When we use the term ‘space infrastructures’ without classifying it as ‘critical’, what we refer to are the facilities, equipment and technology that support space activities. This can be things such as satellites, rockets, ground-based space technologies, and the International Space Station (ISS). However, what is referred to when using the term ‘Critical Space Infrastructures (CSI)’, is the necessary infrastructures in space that are vital in order for infrastructures on Earth to function well.
Within this category of infrastructure, satellites have shown to be the most at risk of impact from space weather. Satellites like the Global Navigation Satellite System (GNSS) - Global Positioning System (GPS) being part of that -, Telecommunication Satellites, and Earth Observation (EO) Satellites all enable things and services such as; long-distance communication, localization, navigation, cyber security, financial security, and prediction, prevention, and management of emergencies and disasters. Thus, satellites contribute to the well-being of citizens and makes it possible for society to meet many important needs and challenges on Earth.
Space Weather and satellites
The discovery of the Van Allen Belts in 1958 provided an overview of the near-Earth space radiation environment, enabling a guiding tool for agencies and companies to choose the correct orbital class for their satellite to be launched into, and the correct shielding measures needed to be implemented [read more about the Van Allen Belts in blog Chapter No 4].
For example, due to the discovery of the radiation belts we now know that the inner Van Allen Belt is dominated by Galactic Cosmic Radiation (GCR) that interacts with Earth’s atmosphere. These particles can reach energy levels of 100 MeV (Megaelectron Volt) (i.e., ~43% of the speed of light) to 10 GeV (Gigaelectron Volt) (i.e., 99.6% of the speed of light). In contrast, the outer belt is dominated by Solar Energetic Particles (SEPs) and directly influenced by solar activity. Solar Energetic Particles (SEPs) can reach energy levels of 10 KeV (Kiloelectron Volt) to relativistic energies of several GeV (i.e., 90% of the speed of light).
Today, this information is important especially when discussing topics such as the lifespan of satellites and CubeSats, what orbit to launch a satellite into, what shielding properties that are needed within different orbital classes, satellite debris, and space sustainability.
During space weather events, there is a chance for a rapid increase of the energy level of particles within the Van Allen Belts. This quick acceleration of particles to very high energy levels within the space environment surrounding Earth, increases the intensity level of the radiation that objects in the near-Earth space environment are exposed to. However, space weather does not only increase the energy level of electrically charged particles but, additionally, causes an income of magnetically charged particles. This combination of incoming electrically and magnetically charged particles and the increasement of energy levels of already existing particles in the environment, creates a very complex and hazardous space radiation environment. Thus, during severe and extreme space weather events, the particles can reach energy levels and a level of complexity to such a degree, that current engineering-based mitigation measures are not always sufficient, consequently leading to impact on the functioning of satellites.
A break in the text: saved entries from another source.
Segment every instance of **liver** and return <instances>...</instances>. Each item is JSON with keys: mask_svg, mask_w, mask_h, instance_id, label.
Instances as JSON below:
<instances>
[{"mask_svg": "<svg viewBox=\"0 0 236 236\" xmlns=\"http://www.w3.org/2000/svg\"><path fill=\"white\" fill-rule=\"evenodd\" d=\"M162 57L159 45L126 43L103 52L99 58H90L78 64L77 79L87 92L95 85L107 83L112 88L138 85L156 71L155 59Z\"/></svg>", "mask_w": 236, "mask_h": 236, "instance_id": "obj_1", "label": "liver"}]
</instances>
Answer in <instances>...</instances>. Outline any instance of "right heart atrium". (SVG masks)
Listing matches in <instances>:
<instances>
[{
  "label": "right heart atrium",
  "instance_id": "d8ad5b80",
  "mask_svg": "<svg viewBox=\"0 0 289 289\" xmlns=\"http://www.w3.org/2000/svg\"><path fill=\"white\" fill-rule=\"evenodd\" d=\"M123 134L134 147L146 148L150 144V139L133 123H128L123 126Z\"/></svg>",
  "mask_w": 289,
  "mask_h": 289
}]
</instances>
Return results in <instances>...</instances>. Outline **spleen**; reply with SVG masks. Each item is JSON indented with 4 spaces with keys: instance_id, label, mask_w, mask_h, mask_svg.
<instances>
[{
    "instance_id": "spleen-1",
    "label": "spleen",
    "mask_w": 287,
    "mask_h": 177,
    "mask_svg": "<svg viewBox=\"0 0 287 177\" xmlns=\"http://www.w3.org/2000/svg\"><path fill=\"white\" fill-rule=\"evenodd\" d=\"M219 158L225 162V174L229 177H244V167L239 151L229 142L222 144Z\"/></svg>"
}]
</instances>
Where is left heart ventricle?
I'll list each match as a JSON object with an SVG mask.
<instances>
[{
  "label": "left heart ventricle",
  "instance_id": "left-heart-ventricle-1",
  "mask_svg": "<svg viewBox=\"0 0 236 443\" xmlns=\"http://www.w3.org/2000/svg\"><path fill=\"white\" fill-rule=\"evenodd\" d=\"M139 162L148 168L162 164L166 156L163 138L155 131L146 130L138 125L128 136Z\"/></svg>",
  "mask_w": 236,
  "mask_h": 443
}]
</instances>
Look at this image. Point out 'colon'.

Furthermore, space weather does not only interfere with the satellite itself. It can, additionally, interfere with the transmission of the data from the satellite to the receivers on Earth. Satellites use a wide range of radio and microwaves frequencies to send and receive data. These have to travel through the Earth’s atmosphere. However, during severe and extreme space weather events, parts of the atmosphere can turn into very hazardous regions causing complete blockage of transmissions.
Satellites and modern-day society
Most critical terrestrial infrastructures are (in)directly dependent on satellites to function. Likewise, satellites dependent on the energy sector - which is a critical terrestrial infrastructure – in order for mission control centers based on Earth to manage their satellites. These types of interdependencies between critical terrestrial and space infrastructures increases the vulnerability to space weather impact within the overall category of Critical National Infrastructures (CNI).
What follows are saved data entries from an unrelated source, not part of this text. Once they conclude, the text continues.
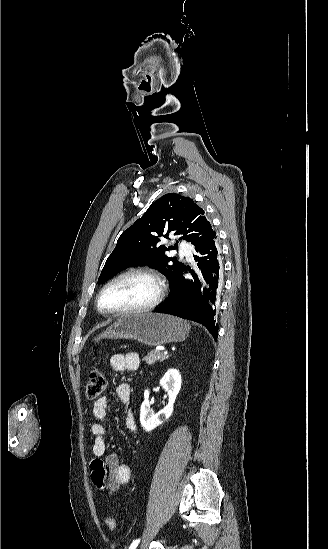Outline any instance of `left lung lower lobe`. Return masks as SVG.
I'll use <instances>...</instances> for the list:
<instances>
[{
	"mask_svg": "<svg viewBox=\"0 0 328 549\" xmlns=\"http://www.w3.org/2000/svg\"><path fill=\"white\" fill-rule=\"evenodd\" d=\"M216 237L195 250L194 260L197 268L191 272L193 279L183 277V272L170 286L166 301L156 307L154 312L170 314L193 320L204 325L217 340L218 325L215 316L219 308V299L223 286V273L220 250Z\"/></svg>",
	"mask_w": 328,
	"mask_h": 549,
	"instance_id": "1",
	"label": "left lung lower lobe"
}]
</instances>
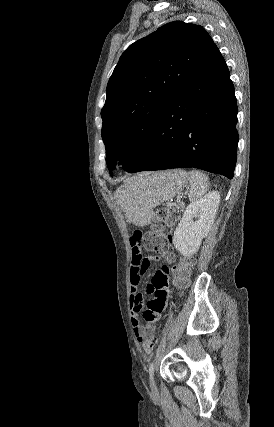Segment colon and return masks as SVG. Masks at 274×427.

If society loses one of the two mentioned critical infrastructures, it can cause cascading effects and severely impact the functioning of today’s modern society. It is, therefore, important to especially increase awareness within these two sectors and implement the necessary mitigation measures needed. Where there is a lack of mitigation measures, investments in the creation of new innovative solutions should be considered.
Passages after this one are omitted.